In the meantime, legal expenses are mushrooming in Beck’s ongoing fraud, breach of contract, dereliction of duty lawsuit filed a year ago against former Blaze chief executive Chris Balfe after the latter tried to collect around $1 million he said he was owed in deferred compensation upon his exit from the company.

In what must be considered one of the wackier ironies in the annals of litigation, Beck’s Mercury Radio Arts—the plaintiff of record—is paying not only its own lawyer’s fees, but also Balfe’s, because of a feature of his employment contract that the trial court in Dallas has consistently upheld.

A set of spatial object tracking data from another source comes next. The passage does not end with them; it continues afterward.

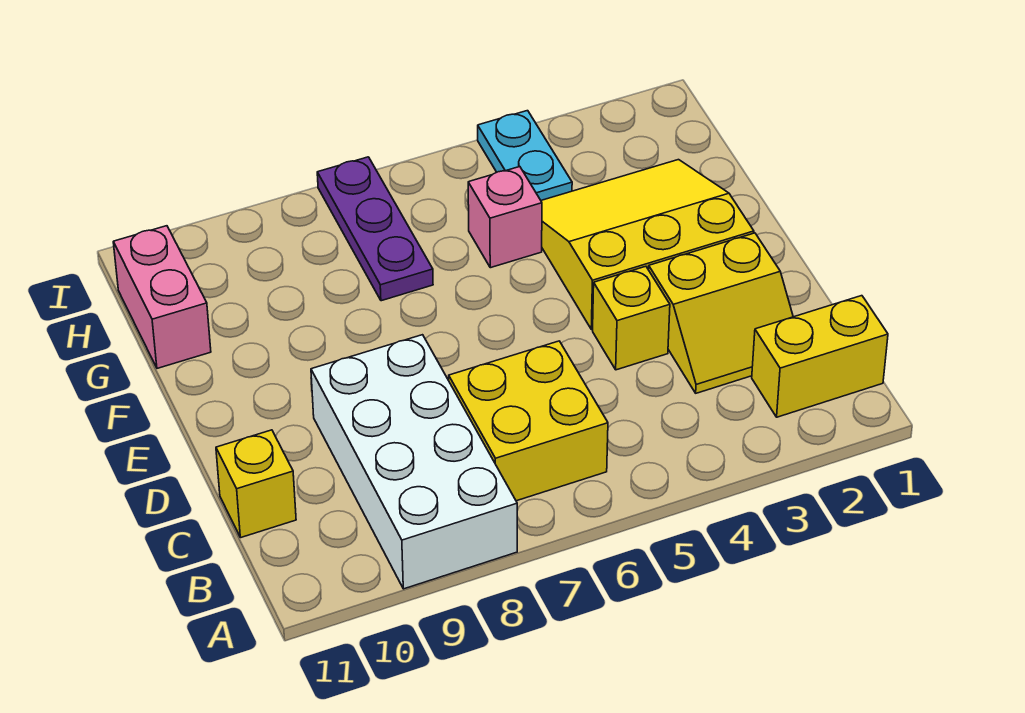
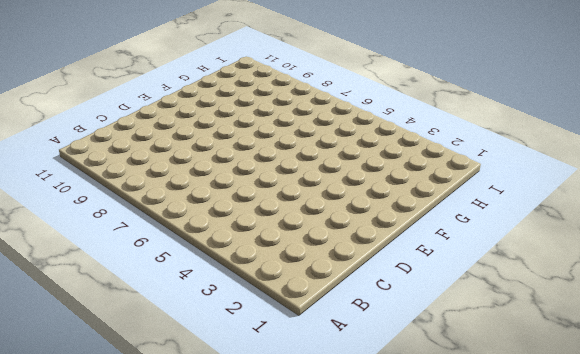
none -> white brick A8:D9 level 1
none -> yellow brick B1:B2 level 1

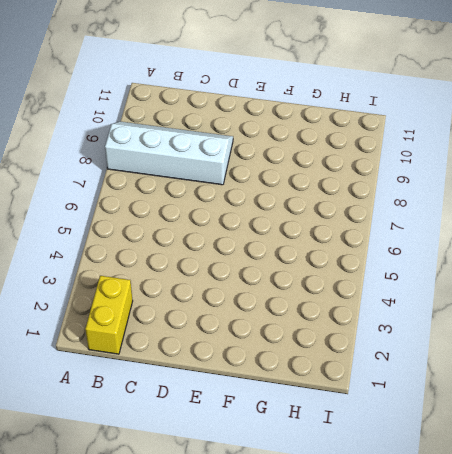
white slope A8:D9 level 1 top 8 -> white brick A8:D9 level 1
none -> yellow brick B6:C7 level 1
none -> yellow slope C2:D3 level 1 top D

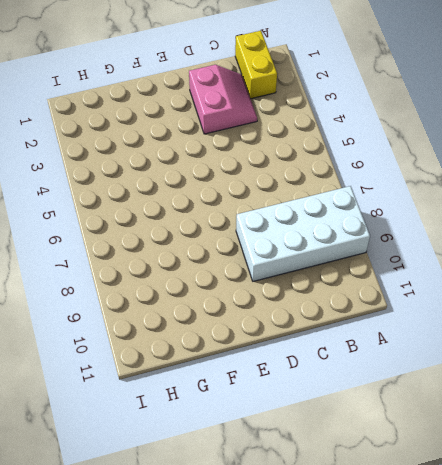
pink slope C2:D3 level 1 top D -> yellow slope C2:D3 level 1 top D
none -> yellow brick B6:C7 level 1
none -> yellow brick C11 level 1

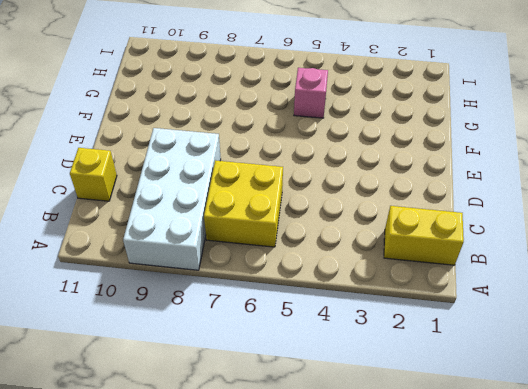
none -> yellow slope C2:D3 level 1 top D
none -> yellow brick D4 level 1

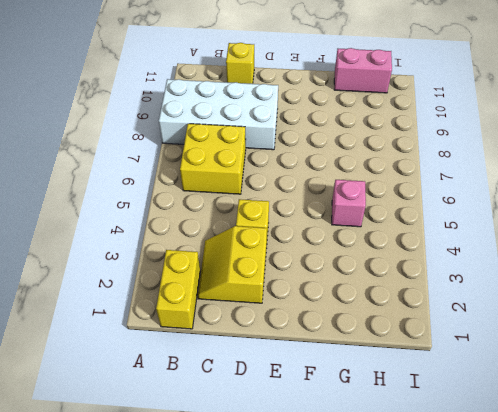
none -> yellow slope E2:G4 level 1 top E
none -> purple plate G7:I7 level 1

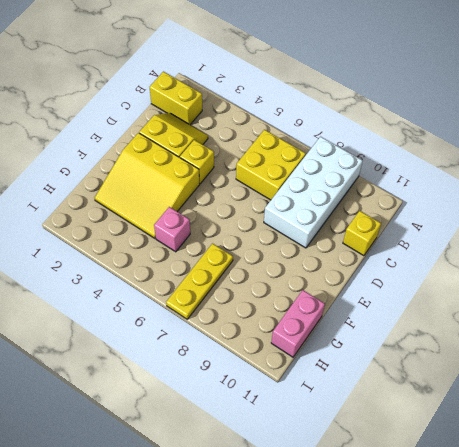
yellow plate G7:I7 level 1 -> purple plate G7:I7 level 1
none -> cyan plate H4:I4 level 1

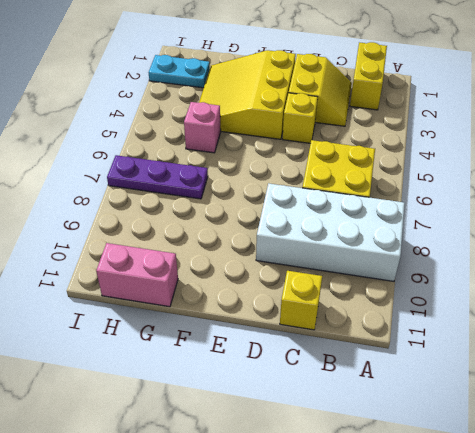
cyan plate H2:I2 level 1 -> cyan plate H4:I4 level 1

The litigants have already taken many hours of depositions in the discovery phase—and the combined legal expenses are rapidly approaching the sum Balfe was attempting to recover. If a trial starts next February, as scheduled, Beck’s outlay will far surpass Balfe’s original claim.

Aside from Beck’s essay attempting to explain Thursday’s implosion, Jonathan Schreiber also posted on Medium his own 3,400-word exegesis on the corporate bloodletting.

“What does success look like? If you are an entrepreneur, this seemingly simple question may be hard to answer. And no one even tells you to think about it, let alone helps you define it,” Schreiber wrote in a meandering essay that blamed the company’s troubles a general decline on the popularity of “conservative media.”

“Failure, on the other hand, is easy to define,” he went on, presenting the sacking of dozens of people, who are now desperate for jobs to support themselves and their families, as the sort of philosophical musing one might have enjoyed in a college dorm room at 3 a.m. “I am certain that TheBlaze is not a failure, yet I am equally as sure that TheBlaze is not a success.”

Beck, who has attempted multiple course corrections over the past three years in an effort to right his corporate ship, wrote: “We started The Blaze for one purpose: we wanted to change the world for the better. In this regard, I’m proud of the success that we’ve had, but it’s not nearly enough. We can do more. We can do better. Everything we’ve been working on for the past six months begins now.”

He added: “My purpose is clearer today than it has been in years: Love, Courage, Truth. As difficult as the changes we made today have been, this was an important first step in getting to where we are going.”

If Beck tried to sound an upbeat note—an optimistic future borne of clear thinking and self-knowledge—a former associate characterized the situation way: “Same mistakes. Same ‘now I know what we have to do’ declarations.”